* _Data to use_:
■ ■ ■

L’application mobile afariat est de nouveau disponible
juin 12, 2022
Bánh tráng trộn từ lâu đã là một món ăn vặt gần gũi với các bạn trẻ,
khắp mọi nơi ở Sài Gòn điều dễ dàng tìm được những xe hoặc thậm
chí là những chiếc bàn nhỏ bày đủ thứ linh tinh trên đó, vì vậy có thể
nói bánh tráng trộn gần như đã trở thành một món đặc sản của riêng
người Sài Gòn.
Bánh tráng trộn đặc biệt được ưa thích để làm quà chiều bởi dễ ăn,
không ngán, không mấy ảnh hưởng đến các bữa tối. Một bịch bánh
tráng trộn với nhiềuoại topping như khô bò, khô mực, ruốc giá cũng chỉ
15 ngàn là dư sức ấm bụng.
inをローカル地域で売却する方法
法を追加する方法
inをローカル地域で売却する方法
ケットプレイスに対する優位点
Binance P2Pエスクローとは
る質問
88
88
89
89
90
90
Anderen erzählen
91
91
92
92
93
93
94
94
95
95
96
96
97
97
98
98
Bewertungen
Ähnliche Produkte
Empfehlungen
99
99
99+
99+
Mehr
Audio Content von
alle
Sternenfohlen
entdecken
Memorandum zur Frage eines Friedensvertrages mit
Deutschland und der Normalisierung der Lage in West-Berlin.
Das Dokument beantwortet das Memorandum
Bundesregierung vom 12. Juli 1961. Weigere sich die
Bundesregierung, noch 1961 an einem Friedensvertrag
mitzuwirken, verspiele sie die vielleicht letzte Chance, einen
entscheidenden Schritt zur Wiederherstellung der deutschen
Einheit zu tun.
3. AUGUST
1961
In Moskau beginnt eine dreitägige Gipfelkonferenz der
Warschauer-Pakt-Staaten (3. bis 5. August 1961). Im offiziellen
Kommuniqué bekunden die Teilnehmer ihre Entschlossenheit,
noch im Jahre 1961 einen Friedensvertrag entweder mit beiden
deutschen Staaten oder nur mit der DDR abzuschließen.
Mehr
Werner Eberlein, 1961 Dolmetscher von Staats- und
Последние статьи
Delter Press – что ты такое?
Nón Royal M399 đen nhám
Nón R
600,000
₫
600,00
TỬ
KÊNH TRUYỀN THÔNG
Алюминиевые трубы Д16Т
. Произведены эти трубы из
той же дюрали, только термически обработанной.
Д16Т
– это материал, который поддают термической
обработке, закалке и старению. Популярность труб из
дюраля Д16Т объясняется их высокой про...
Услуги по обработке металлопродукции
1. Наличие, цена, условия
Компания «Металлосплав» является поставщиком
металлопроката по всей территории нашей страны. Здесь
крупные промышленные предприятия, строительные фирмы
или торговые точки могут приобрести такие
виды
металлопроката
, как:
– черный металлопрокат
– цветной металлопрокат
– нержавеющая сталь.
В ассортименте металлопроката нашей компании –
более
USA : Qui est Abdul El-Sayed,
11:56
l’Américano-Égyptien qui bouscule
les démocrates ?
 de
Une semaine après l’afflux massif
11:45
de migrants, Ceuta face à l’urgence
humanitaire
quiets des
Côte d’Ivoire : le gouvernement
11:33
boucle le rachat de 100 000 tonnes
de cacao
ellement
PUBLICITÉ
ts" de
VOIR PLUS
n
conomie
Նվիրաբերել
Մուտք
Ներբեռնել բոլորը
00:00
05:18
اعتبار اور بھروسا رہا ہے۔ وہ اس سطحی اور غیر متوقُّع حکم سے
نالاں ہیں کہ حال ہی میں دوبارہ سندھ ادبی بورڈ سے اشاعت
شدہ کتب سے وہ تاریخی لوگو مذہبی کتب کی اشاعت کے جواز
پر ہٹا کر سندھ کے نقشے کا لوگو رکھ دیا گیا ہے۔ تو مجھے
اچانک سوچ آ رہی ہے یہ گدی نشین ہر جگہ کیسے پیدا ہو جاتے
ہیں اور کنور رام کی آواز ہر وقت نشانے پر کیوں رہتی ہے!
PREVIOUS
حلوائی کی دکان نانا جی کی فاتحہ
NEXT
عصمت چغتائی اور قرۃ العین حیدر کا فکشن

■ ■ ■

* _Task goal_: Return each entry without altering a single word.

* _Result_:
L’application mobile afariat est de nouveau disponible
juin 12, 2022
Bánh tráng trộn từ lâu đã là một món ăn vặt gần gũi với các bạn trẻ,
khắp mọi nơi ở Sài Gòn điều dễ dàng tìm được những xe hoặc thậm
chí là những chiếc bàn nhỏ bày đủ thứ linh tinh trên đó, vì vậy có thể
nói bánh tráng trộn gần như đã trở thành một món đặc sản của riêng
người Sài Gòn.
Bánh tráng trộn đặc biệt được ưa thích để làm quà chiều bởi dễ ăn,
không ngán, không mấy ảnh hưởng đến các bữa tối. Một bịch bánh
tráng trộn với nhiềuoại topping như khô bò, khô mực, ruốc giá cũng chỉ
15 ngàn là dư sức ấm bụng.
inをローカル地域で売却する方法
法を追加する方法
inをローカル地域で売却する方法
ケットプレイスに対する優位点
Binance P2Pエスクローとは
る質問
88
88
89
89
90
90
Anderen erzählen
91
91
92
92
93
93
94
94
95
95
96
96
97
97
98
98
Bewertungen
Ähnliche Produkte
Empfehlungen
99
99
99+
99+
Mehr
Audio Content von
alle
Sternenfohlen
entdecken
Memorandum zur Frage eines Friedensvertrages mit
Deutschland und der Normalisierung der Lage in West-Berlin.
Das Dokument beantwortet das Memorandum
Bundesregierung vom 12. Juli 1961. Weigere sich die
Bundesregierung, noch 1961 an einem Friedensvertrag
mitzuwirken, verspiele sie die vielleicht letzte Chance, einen
entscheidenden Schritt zur Wiederherstellung der deutschen
Einheit zu tun.
3. AUGUST
1961
In Moskau beginnt eine dreitägige Gipfelkonferenz der
Warschauer-Pakt-Staaten (3. bis 5. August 1961). Im offiziellen
Kommuniqué bekunden die Teilnehmer ihre Entschlossenheit,
noch im Jahre 1961 einen Friedensvertrag entweder mit beiden
deutschen Staaten oder nur mit der DDR abzuschließen.
Mehr
Werner Eberlein, 1961 Dolmetscher von Staats- und
Последние статьи
Delter Press – что ты такое?
Nón Royal M399 đen nhám
Nón R
600,000
₫
600,00
TỬ
KÊNH TRUYỀN THÔNG
Алюминиевые трубы Д16Т
. Произведены эти трубы из
той же дюрали, только термически обработанной.
Д16Т
– это материал, который поддают термической
обработке, закалке и старению. Популярность труб из
дюраля Д16Т объясняется их высокой про...
Услуги по обработке металлопродукции
1. Наличие, цена, условия
Компания «Металлосплав» является поставщиком
металлопроката по всей территории нашей страны. Здесь
крупные промышленные предприятия, строительные фирмы
или торговые точки могут приобрести такие
виды
металлопроката
, как:
– черный металлопрокат
– цветной металлопрокат
– нержавеющая сталь.
В ассортименте металлопроката нашей компании –
более
USA : Qui est Abdul El-Sayed,
11:56
l’Américano-Égyptien qui bouscule
les démocrates ?
 de
Une semaine après l’afflux massif
11:45
de migrants, Ceuta face à l’urgence
humanitaire
quiets des
Côte d’Ivoire : le gouvernement
11:33
boucle le rachat de 100 000 tonnes
de cacao
ellement
PUBLICITÉ
ts" de
VOIR PLUS
n
conomie
Նվիրաբերել
Մուտք
Ներբեռնել բոլորը
00:00
05:18
اعتبار اور بھروسا رہا ہے۔ وہ اس سطحی اور غیر متوقُّع حکم سے
نالاں ہیں کہ حال ہی میں دوبارہ سندھ ادبی بورڈ سے اشاعت
شدہ کتب سے وہ تاریخی لوگو مذہبی کتب کی اشاعت کے جواز
پر ہٹا کر سندھ کے نقشے کا لوگو رکھ دیا گیا ہے۔ تو مجھے
اچانک سوچ آ رہی ہے یہ گدی نشین ہر جگہ کیسے پیدا ہو جاتے
ہیں اور کنور رام کی آواز ہر وقت نشانے پر کیوں رہتی ہے!
PREVIOUS
حلوائی کی دکان نانا جی کی فاتحہ
NEXT
عصمت چغتائی اور قرۃ العین حیدر کا فکشن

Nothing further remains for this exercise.